EXERCISE GOAL: Among the entries below, find the lines with "гель" and copy them.

Records from a dataset:
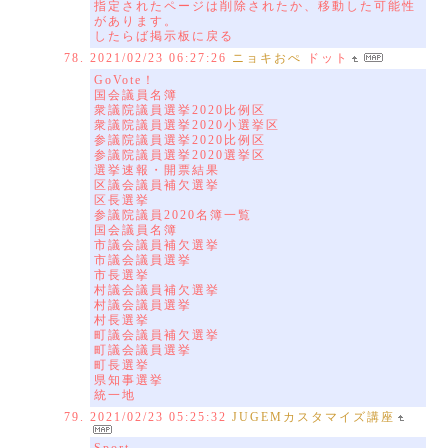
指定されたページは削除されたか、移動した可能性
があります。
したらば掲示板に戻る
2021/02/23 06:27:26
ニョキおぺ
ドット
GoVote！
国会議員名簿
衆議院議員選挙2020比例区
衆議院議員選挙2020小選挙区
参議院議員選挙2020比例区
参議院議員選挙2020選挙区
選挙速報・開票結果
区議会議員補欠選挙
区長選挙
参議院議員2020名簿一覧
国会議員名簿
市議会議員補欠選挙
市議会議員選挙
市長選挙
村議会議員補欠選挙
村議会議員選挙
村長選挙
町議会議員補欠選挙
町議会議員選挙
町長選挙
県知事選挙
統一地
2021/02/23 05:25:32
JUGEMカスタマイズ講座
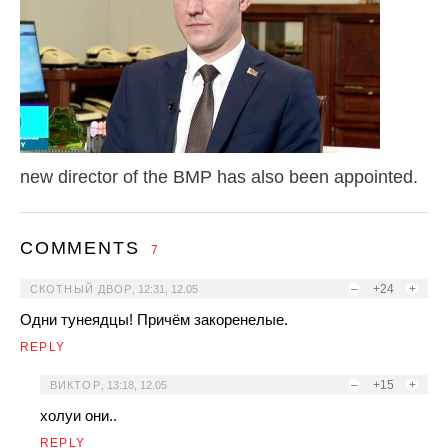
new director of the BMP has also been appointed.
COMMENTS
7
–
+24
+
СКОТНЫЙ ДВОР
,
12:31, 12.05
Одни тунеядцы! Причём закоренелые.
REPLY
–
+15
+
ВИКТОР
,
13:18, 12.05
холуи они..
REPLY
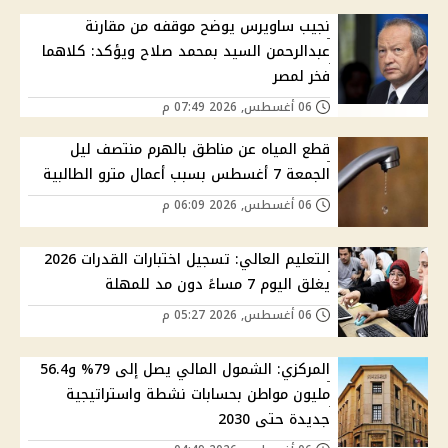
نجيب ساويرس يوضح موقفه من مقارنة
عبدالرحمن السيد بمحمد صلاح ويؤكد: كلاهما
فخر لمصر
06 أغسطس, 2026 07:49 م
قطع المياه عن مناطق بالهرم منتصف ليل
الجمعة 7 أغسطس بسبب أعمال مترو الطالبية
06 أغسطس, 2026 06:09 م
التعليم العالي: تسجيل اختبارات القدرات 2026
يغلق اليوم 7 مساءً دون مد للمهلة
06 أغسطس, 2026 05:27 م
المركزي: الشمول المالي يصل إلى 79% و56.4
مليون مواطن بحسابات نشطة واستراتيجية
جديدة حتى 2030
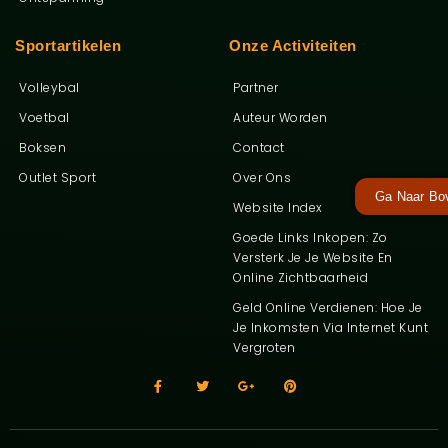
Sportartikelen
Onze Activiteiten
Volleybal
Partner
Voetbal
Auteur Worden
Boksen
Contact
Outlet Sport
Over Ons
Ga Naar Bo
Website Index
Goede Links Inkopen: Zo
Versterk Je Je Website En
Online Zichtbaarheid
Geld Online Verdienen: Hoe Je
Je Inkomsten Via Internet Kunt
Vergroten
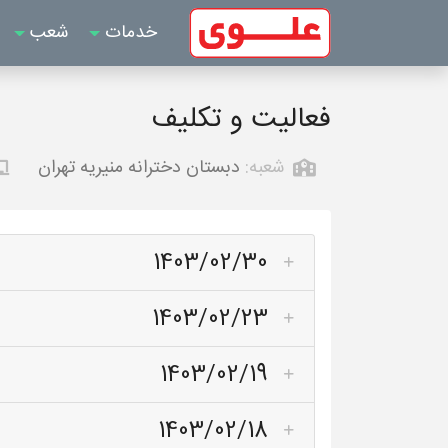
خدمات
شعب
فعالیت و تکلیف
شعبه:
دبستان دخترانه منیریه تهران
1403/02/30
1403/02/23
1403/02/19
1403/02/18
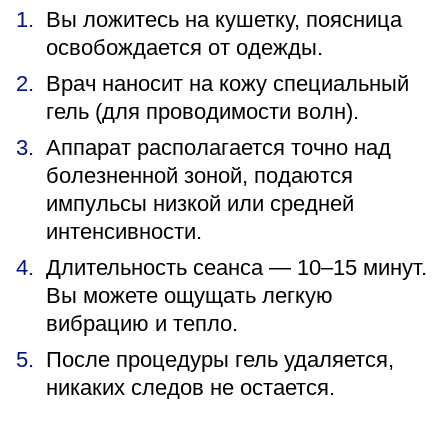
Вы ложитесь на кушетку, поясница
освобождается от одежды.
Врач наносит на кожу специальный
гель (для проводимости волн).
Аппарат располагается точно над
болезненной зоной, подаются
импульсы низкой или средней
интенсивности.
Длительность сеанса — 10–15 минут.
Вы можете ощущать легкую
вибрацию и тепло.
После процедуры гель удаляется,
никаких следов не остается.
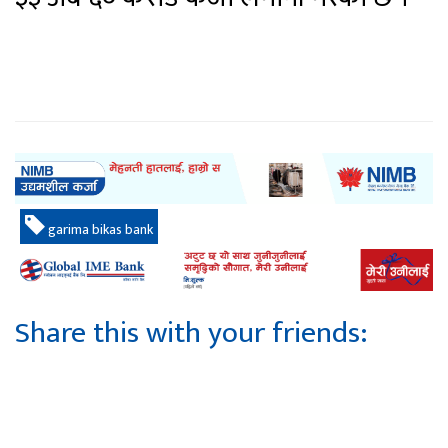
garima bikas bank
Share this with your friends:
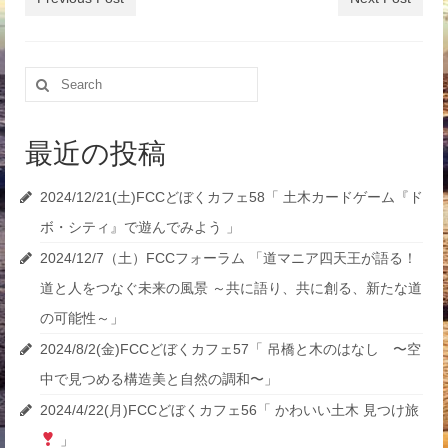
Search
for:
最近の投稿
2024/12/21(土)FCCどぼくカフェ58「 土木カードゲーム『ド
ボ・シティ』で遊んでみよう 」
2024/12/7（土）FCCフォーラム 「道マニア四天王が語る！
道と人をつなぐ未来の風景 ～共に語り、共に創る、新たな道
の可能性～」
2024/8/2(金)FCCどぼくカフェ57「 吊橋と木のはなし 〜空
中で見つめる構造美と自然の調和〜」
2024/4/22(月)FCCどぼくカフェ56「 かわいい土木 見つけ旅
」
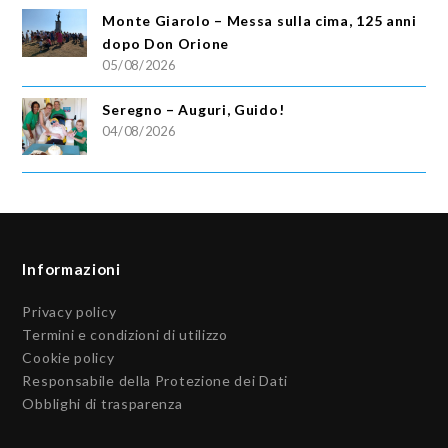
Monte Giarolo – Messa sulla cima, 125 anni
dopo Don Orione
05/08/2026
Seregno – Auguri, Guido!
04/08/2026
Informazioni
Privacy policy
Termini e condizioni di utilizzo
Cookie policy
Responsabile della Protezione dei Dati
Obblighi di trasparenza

==

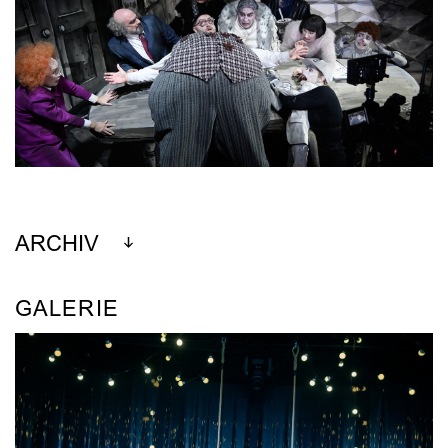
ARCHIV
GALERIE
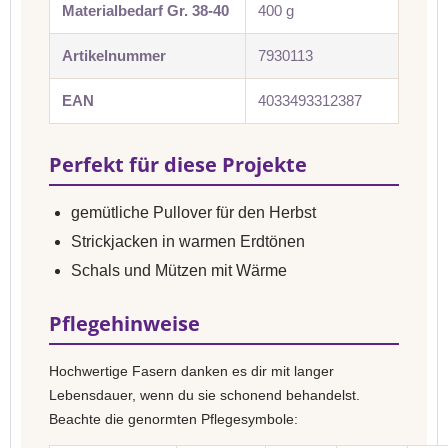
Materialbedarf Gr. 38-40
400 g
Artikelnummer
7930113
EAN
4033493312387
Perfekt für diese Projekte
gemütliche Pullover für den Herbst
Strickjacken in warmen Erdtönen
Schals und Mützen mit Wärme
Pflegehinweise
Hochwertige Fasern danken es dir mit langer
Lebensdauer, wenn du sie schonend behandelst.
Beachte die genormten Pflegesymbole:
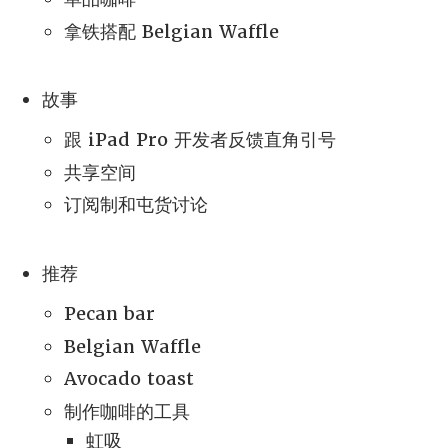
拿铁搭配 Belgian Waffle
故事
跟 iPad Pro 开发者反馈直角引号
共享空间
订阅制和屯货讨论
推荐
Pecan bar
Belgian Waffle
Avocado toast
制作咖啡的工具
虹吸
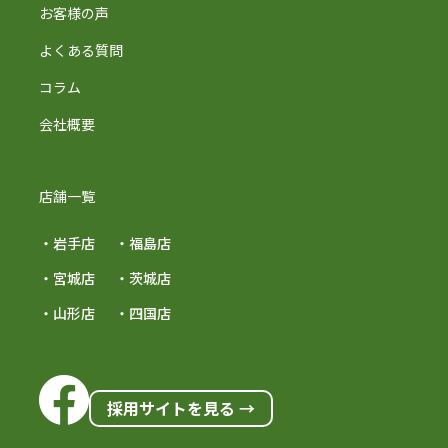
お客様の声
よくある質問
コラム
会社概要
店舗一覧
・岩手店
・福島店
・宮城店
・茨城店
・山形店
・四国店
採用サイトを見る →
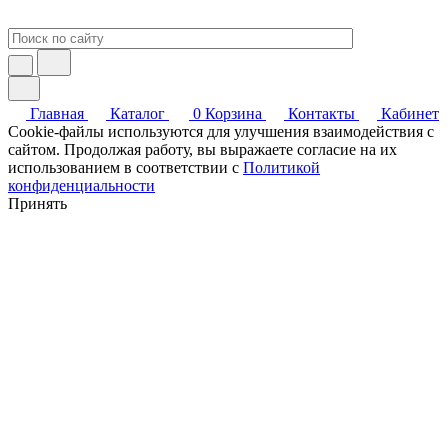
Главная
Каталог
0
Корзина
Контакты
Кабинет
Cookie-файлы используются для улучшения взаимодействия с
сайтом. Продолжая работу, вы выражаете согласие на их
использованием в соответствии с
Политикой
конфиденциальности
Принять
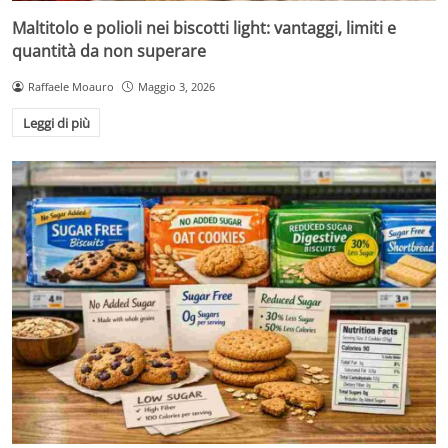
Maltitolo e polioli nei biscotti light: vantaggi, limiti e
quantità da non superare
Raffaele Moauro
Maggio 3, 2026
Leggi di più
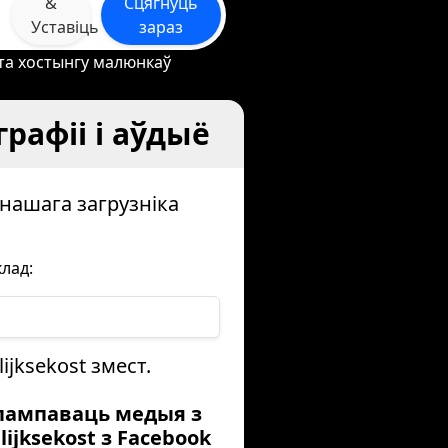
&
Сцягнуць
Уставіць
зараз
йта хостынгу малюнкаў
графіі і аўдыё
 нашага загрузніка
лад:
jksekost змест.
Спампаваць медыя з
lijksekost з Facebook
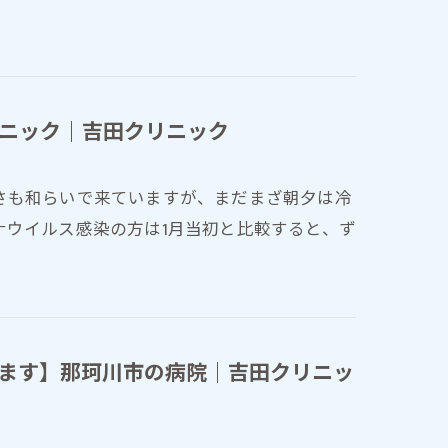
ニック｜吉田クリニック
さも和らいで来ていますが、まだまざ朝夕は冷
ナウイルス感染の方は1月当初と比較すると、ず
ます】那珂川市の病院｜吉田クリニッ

ANSWER BELOW:
гель (для проводимости волн).
После процедуры гель удаляется,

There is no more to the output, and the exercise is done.